Making the implementation of a recsystem much simpler
We have to chew up the work (don't know if this expression works in english
Maybe you’ll think it’s too simplistic, it is not in my opinion, it is just an easy way to do recommendations, but later, it can be much smarter (in terms of latency, computation efficiency…) like you proposed by properly use streams and API calls.
The idea is to provide to students (competitors) a unique instance of something that do everything.
Here a python fake script that do recommendations:
from renewal.recsystools import RecsysTools
rectools = RecsysTools(token="XXX") # Init of the RecsysTools instance
while True:
users = rectools.wait_for_not_served_users(min_pending_reclists=1) # We wait buckets consumption from assigned users
for user in users:
candidates = rectools.get_candidates(user) # We get data using the API behind
history = rectools.get_history(user)
reclist = random.sample(candidates, 30) # Competiror algorithm (random)
rectools.put_reclist(user, reclist)
Init of the RecsysTools instance
Here we do everything to init streams and API connection, plus loading assigned users and caching candidates news and so on.
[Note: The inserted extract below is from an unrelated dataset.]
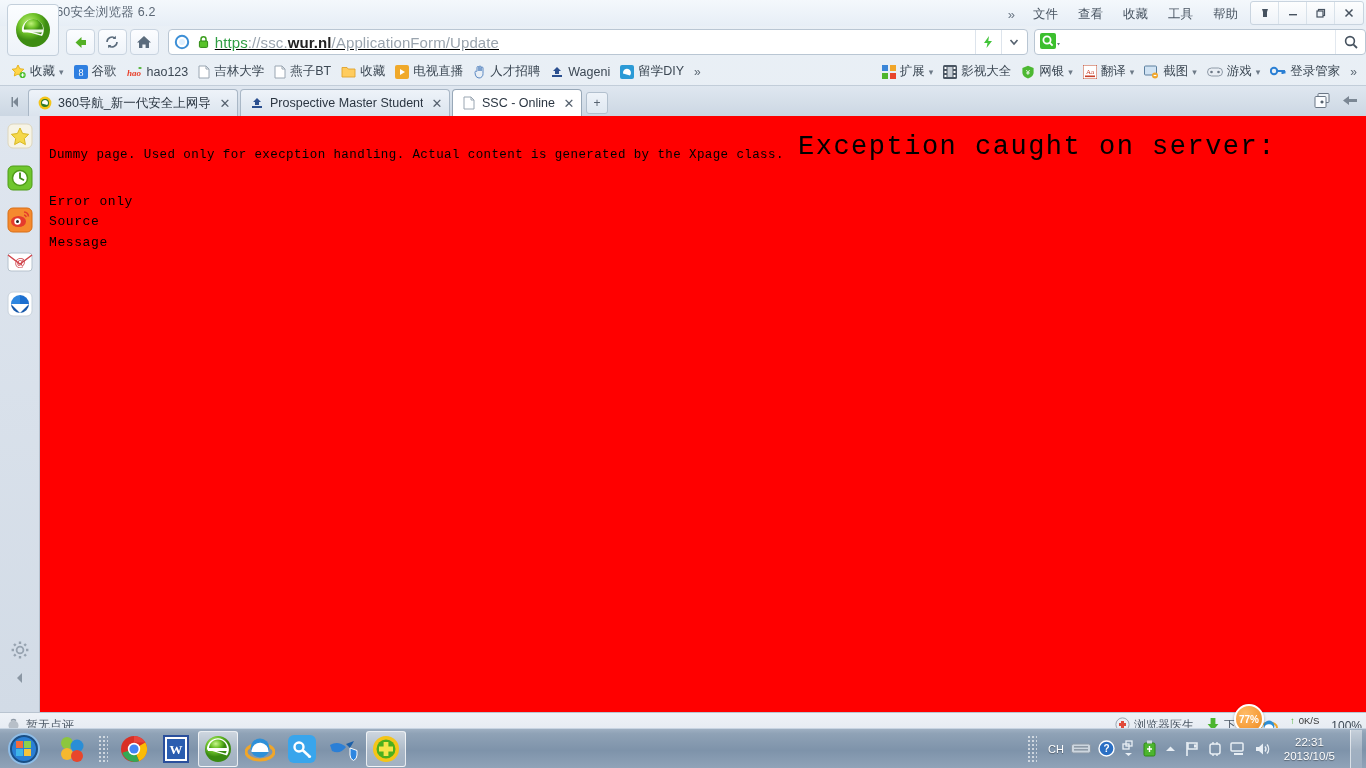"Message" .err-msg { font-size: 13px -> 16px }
These data are updated using streaming queues.
We wait buckets consumption from assigned users
Behind wait_for_not_served_users
there is a reclist queue for each assigned user.
Actually I specified that this queue must be on the server side (it was great debate in last december) so actually it can only be on the client side and we'll see later.
So, for example, if the min_pending_reclists
parameter is set to 2, it means when adding a new reclist, queues will be of length 2.
Here min_pending_reclists
is set to 1, so when a user don't have anymore buckets, we add a reclists directly.
The more we push reclists is queues, the more the competitor recsys will answer rapidly to rec requests...
To better understand this mecanism, let's take the case a user refresh 3 times his home page: the consequence will be that if we set min_pending_reclists
to 1, the competor recsys won't be able to answer all these requests because there are nt enough reclists in the local queue...
We get data using the API behind
It will be easy to get data with a cache mecanism behind...
Conclusion
Actually there are a lot of things to "challenge" in this proposition, and I have lots of things to talk about on what are the mechanism behind (in terms of caching...), so this issue will allow us to discuss, but don't hesitate to talk on discord / bbb with me.
As a note: I don't have as much knowledge as you do about websockets and async.io, so you will tell me if it's possible to do that... I think yes but don't know if it's easy.
Anyway, this point is crucial for the CentraleSupelec competition.